Y obsesionado por el rumor, cuyo
zumbido percibo en la atmósfera, transitan por mi mente los rasgos resaltantes
de muchos compañeros ―que serán los destacados, según mi parecer― y experimento
cierto gozo en irlos acomodando en una fila rígida, que gira a la derecha o a
la izquierda, obedeciendo socarronamente las órdenes de algún oficialillo pálido
y la fila se va agrandando, agrandando, y nuevos rostros cansados se alinean y
dejan caer sonrisas despreciativas que se hunden en la serenidad espesa del
mediodía. Y esa imagen, honda y ténebre. Se va apagando, disolviendo con lentitud,
para ceder el puesto a otra, hermosa y fresca, de un árbol robusto, gigantesco,
con el tronco hinchado y las hojas muy verdes. Y también el árbol comienza a desvanecerse.

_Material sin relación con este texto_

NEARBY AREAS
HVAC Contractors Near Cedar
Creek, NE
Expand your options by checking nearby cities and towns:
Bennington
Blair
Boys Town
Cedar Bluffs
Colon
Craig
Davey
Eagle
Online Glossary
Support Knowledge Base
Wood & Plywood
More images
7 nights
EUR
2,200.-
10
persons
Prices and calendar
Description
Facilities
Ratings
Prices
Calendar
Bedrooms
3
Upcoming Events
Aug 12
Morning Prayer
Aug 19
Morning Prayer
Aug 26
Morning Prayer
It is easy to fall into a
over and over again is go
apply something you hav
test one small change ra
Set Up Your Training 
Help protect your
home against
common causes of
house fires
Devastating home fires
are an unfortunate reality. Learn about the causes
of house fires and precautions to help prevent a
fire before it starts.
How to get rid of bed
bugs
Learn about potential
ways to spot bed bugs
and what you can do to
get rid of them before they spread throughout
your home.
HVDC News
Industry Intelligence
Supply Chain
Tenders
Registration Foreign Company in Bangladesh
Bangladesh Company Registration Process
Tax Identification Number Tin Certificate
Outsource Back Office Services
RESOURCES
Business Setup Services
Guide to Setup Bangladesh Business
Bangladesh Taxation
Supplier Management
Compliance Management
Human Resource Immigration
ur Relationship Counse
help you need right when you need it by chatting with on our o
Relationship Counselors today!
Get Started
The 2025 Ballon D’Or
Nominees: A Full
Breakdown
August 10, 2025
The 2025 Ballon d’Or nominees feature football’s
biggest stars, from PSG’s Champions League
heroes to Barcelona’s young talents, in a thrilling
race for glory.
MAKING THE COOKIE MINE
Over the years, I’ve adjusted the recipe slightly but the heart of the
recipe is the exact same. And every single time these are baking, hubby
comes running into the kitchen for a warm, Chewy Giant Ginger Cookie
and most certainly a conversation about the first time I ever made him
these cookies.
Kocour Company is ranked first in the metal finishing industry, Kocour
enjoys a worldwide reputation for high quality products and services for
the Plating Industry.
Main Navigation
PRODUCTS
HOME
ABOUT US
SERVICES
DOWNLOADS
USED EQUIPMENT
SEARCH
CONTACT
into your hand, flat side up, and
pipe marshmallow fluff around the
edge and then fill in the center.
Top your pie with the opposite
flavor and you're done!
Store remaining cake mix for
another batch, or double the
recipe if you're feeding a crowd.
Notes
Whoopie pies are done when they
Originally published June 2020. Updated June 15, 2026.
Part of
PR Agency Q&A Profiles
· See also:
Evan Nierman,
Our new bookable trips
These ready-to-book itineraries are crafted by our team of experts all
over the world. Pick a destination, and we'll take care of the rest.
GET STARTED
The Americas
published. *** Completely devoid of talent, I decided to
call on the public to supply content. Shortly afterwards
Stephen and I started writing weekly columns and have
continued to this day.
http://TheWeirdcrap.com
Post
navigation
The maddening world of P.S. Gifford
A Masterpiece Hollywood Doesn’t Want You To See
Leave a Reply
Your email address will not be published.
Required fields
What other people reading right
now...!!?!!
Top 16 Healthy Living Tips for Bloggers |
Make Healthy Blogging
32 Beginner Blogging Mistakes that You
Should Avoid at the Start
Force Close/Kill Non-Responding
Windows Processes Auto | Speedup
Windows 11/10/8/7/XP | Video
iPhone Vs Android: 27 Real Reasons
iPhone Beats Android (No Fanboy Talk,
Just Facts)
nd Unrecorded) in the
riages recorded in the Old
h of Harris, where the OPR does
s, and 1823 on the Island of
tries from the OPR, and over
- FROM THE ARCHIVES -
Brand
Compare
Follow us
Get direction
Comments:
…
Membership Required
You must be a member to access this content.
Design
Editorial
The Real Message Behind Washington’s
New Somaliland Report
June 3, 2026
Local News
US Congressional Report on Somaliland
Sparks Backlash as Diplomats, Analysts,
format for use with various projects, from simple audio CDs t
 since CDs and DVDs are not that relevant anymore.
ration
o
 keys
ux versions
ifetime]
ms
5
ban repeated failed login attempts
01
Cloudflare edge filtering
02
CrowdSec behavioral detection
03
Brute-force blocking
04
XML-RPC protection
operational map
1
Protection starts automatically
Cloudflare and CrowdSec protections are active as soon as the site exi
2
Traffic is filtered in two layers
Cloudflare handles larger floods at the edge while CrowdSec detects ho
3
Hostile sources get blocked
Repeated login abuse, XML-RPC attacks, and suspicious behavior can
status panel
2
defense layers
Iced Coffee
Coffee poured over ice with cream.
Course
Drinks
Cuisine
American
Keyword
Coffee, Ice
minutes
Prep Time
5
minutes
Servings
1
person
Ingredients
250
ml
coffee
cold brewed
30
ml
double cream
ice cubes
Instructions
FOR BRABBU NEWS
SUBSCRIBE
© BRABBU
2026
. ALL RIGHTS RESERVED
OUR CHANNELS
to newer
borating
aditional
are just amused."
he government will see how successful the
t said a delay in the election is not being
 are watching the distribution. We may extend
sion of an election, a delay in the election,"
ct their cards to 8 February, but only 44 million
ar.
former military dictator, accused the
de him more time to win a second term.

El sopor me invade, me agobia. Y
cuando en mi cerebro todo es bruma, pienso de pronto que tal vez me hagan abandonar
este sitio. Entonces, así, con los ojos cerrados, voy construyendo el local
que, tenemos por cárcel. La sala, donde estamos treinta y es conocida con el
nombre de “Los Capacheros”, por desarrollarse allí continuas reyertas
interestudiantiles, dado el carácter un poco agresivo y jacarandoso de casi
todos sus ocupantes. El aposento vecino, más pequeño pero más fresco, designado
por sus mismos habitantes con un nombre procaz que expresa humildad y tontería,
calificativo puesto ex-profeso para molestar a los de la sala. Los cuartos que
están al otro lado de la puerta de entrada, donde moran, principalmente, los
futuros bachilleres, quienes tienen que soportar con estoicismo los furores religiosos
de un compañero místico, rezador de rosarios interminables. Y afuera, en el solar,
“La Tienda Roja”, llena hasta desbordar y desordenada como ninguna; “La Bomboniere”,
con dos largas hileras de camas pulcras que incitan al sueño; “Mon Bijou”, de
lonas muy blancas y de habitantes, en extremo cuidadosos de sus ropas y de sus
comodidades, que con las encomiendas que reciben de sus casas forman ágapes
exquisitos y silenciosos; y “El Comando”, o sea la cocina de la casa, el sitio más
estrecho e inhospitalario que pueda concebirse, donde duermen apretujados cinco
o seis.
Ahora me sumerjo en los menudos
hechos sucedidos los días anteriores, y, al revivir los pormenores de algunas escenas,
se aleja un poco la somnolencia que me arrastra. Y permanezco lúcido, despierto
totalmente, por varios minutos. Hasta que torno a sentir cierta laxitud, mucha
pereza para iniciar movimientos.
Las imágenes, que brotaban claras al
principio, se insertan unas en otras, produciéndome una confusión de recuerdos
que poco a poco va cediendo, hundiéndose bajo el peso del sueño fuerte, ancho.